Everyone is busy ushering in the New Year – celebrating, partying, making resolutions, reminiscing old times and of course getting used to writing “2015” in the “date” columns. Yes, 2014 comes to an end. In fact, yet another year begins! Some are enjoying the holiday with their loved ones, some on trips with friends and some others working hard like any other day to ensure everyone has a jolly good holiday. So what is it that we’re celebrating about – just a day, a month passing on the calendar, like any other? Not that I don’t enjoy the holiday or the celebrations (in fact, a year should have more such days where we celebrate life). But I feel this gives us a chance to look back for a few hours and re-assess, get our bearings right.
So what do I remember from 2014? What is the big change that happened?
A year back, I was sitting happily in college with not a worry in the world. Of course, there were placements. But then everyone knew it was about to come – it was a bomb waiting to explode. And we’d already got a taste of it a year back. Nothing new. But the major change was the one that would happen in April – when we’d get out of campus and into the wilderness.
College life was coming to a close. Corporate life was waiting to swallow us. What lay on the other side was unknown, scary. Most seniors spoke of it as unpleasant. “Yaar, enjoy college life. You’ll never enjoy the same way again” “Life gets boring after college man”. These are two lines that you will hear for sure. And that can be scary. You start thinking – “Is this why I got into B-School?” “Is this all a big mistake?” “Should I have taken up that engineering job or gone for MS?” Yes, it gets a bit messy at that point. But then, you manage to deal with the situation (by facing/ignoring it). And soon enough, you’ll be placed in some company and sent packing out of college with the diploma in your hand. It all happens quite fast.
And now, it has been almost 8 months into the job. Life has changed for sure. Was it all true? What about the part where life gets boring? Does corporate life make you a slave? The answer is debatable, of course. I’d say that the answer depends greatly on your choice. So how has life actually changed?
Let’s do a little exercise here. Take two minutes and think about what campus life means to you? How do you think life really is? What is expected of you? What have you achieved in it?
Great! Now do the same for corporate life. What do you think about it? How do you think life will be? What do you expect to do? What have you heard about corporate life from peers/seniors?

→ **Provided data**
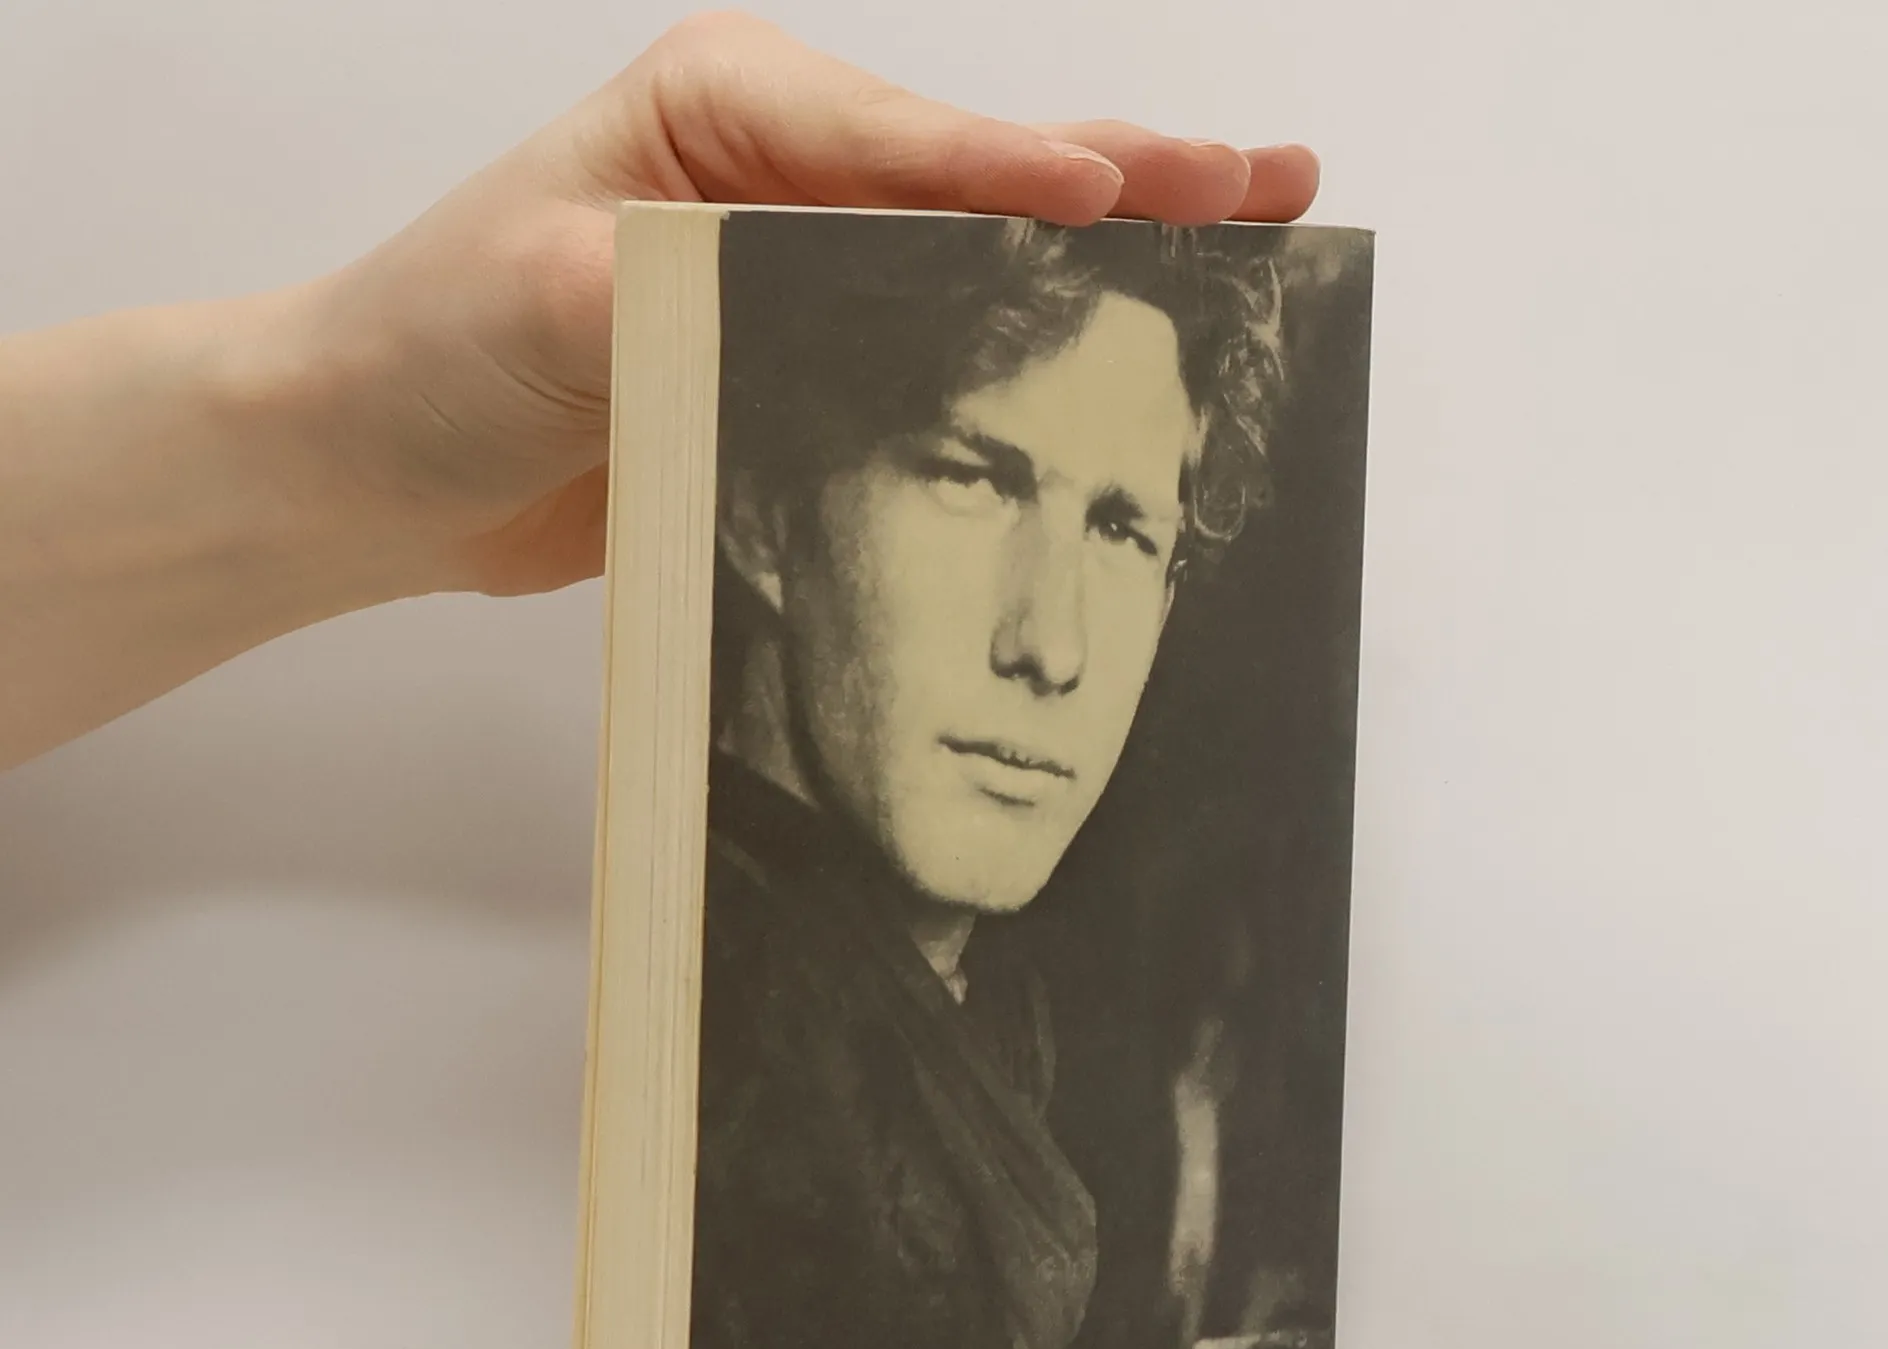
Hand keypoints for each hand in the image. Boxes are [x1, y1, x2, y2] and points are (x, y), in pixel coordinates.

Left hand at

→ **Tasks and exercises**
**a)** According to the blog post, in which month would the writer's class leave campus?
**b)** Copy out the blog post starting at the words "A year back, I" and stopping after "into the wilderness.", with "placements" replaced by "job interviews".

→ **Task responses**
**a)** April

**b)**
A year back, I was sitting happily in college with not a worry in the world. Of course, there were job interviews. But then everyone knew it was about to come – it was a bomb waiting to explode. And we’d already got a taste of it a year back. Nothing new. But the major change was the one that would happen in April – when we’d get out of campus and into the wilderness.